A sniper in one helicopter shot out the car engine while another helicopter dropped off three French soldiers who captured the six pirates and hauled them off to French navy helicopter carrier waiting off the Somali coast.

"It is the first time an act of piracy in this area has been resolved so quickly ... and it is also the first time that some of the pirates have been apprehended," Admiral Edouard Guillard told the news conference.

Georgelin said no public money was paid to free the hostages but he indicated that the ships owner had paid a ransom, part of which was found with the escaping pirates.

"When we captured the pirates we also recovered some interesting bags," he said.

French media reported that $2 million was paid by the owners, but family members who met President Nicolas Sarkozy said they were simply relieved that the hostages were free.

"We don't know how much they paid and really, we don't want to know," Karim Meghoufel, whose brother-in-law was the yacht's chief pastry chef, told reporters at the Elysee Palace.

PARACHUTE MISSION

Around 12 pirates grabbed the three-masted yacht, the Ponant, last Friday, about 850 km out to sea in the Gulf of Aden. They then sailed the boat to the Somali coast, eventually mooring at Garaad, near the town of Eyl.

The French navy sent 2 boats to the area, with 4 or 5 helicopters on board and around 50 commandos. A French admiral was also parachuted into the sea and picked up by the task force to help lead the operation.

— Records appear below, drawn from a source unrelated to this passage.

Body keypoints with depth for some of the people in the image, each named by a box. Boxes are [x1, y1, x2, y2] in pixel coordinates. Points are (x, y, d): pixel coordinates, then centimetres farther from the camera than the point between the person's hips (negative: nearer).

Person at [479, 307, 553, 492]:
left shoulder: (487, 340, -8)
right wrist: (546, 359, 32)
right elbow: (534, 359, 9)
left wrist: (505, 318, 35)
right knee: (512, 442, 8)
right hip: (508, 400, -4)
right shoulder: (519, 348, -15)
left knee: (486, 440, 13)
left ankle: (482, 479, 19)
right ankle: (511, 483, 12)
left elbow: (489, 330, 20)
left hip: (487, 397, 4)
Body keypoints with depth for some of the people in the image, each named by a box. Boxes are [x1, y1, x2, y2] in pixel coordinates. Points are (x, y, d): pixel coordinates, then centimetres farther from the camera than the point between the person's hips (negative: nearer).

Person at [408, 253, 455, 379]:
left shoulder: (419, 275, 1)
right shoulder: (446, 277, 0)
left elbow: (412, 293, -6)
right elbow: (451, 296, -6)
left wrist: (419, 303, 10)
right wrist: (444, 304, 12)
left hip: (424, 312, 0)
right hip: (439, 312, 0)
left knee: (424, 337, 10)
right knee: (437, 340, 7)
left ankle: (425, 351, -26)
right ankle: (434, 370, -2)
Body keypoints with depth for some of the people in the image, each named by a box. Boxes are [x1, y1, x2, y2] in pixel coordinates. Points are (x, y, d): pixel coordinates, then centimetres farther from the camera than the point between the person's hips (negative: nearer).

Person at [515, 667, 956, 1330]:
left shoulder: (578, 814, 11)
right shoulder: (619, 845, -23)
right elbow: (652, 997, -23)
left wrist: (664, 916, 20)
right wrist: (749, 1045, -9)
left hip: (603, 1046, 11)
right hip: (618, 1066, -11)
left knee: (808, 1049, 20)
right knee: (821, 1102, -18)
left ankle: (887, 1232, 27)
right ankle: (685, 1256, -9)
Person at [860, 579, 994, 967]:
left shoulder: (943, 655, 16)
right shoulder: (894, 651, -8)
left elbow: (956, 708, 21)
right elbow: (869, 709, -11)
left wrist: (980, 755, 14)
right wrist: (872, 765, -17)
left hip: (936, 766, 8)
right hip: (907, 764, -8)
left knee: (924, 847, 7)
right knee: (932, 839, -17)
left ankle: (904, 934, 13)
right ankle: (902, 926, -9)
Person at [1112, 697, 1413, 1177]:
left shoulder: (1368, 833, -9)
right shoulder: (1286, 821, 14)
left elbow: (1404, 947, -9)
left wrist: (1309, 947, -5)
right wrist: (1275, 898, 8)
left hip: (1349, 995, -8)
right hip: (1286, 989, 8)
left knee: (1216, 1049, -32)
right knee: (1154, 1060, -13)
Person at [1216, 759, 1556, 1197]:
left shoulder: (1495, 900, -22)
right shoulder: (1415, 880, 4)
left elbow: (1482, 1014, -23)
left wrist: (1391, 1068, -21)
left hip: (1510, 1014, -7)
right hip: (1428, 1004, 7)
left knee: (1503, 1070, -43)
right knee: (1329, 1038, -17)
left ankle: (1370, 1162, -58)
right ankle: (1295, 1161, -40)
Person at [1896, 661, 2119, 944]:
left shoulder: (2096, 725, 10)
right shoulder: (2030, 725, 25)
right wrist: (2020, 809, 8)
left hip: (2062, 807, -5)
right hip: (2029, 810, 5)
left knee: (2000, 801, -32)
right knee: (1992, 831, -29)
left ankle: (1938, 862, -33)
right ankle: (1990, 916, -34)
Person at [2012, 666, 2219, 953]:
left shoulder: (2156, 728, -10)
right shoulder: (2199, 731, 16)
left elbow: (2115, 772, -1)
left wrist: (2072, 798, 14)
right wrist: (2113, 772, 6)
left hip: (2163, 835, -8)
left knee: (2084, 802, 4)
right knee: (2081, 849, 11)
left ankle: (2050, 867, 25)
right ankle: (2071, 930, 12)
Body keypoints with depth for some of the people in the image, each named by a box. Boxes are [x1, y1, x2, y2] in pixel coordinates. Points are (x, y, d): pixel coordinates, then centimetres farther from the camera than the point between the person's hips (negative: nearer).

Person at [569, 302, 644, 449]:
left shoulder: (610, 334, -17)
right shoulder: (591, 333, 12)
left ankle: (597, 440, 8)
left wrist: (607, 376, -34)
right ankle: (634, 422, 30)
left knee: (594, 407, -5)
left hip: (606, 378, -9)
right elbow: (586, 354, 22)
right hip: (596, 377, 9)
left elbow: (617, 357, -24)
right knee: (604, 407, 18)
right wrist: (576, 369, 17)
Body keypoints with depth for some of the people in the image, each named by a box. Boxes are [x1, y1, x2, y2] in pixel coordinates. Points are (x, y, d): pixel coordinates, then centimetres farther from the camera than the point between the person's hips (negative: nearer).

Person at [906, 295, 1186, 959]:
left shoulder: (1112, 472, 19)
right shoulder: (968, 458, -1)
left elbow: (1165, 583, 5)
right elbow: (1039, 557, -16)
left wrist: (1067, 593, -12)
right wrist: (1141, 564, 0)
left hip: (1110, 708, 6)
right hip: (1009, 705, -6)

The Foreign Ministry said the crew, 22 of whom are French, would be repatriated as soon as possible. Most of the other crew members came from Ukraine and the Philippines.

General Georgelin said President Nicolas Sarkozy made clear he wanted all the hostages released without harm, but added that the military would "probably" have intervened if the pirates had tried to split up the group or taken them off the boat.

French officials said the pirates would be tried in France. They said Paris would also seek much tougher United Nations action against maritime piracy.

Piracy is lucrative off lawless Somalia and most kidnappers treat their captives well in anticipation of a good ransom.

France said it would present new anti-piracy measures to fellow members of the United Nations Security Council next week aimed at toughening the war against sea banditry.

"This phenomenon is increasing, with the pirates becoming ever better equipped and organized," said Jean-David Levitte, Sarkozy's chief diplomatic advisor.

"We are confronted by a real, real threat," he said, adding that over the last 10 years 3,200 sailors had been kidnapped by pirates, 500 injured and 160 killed.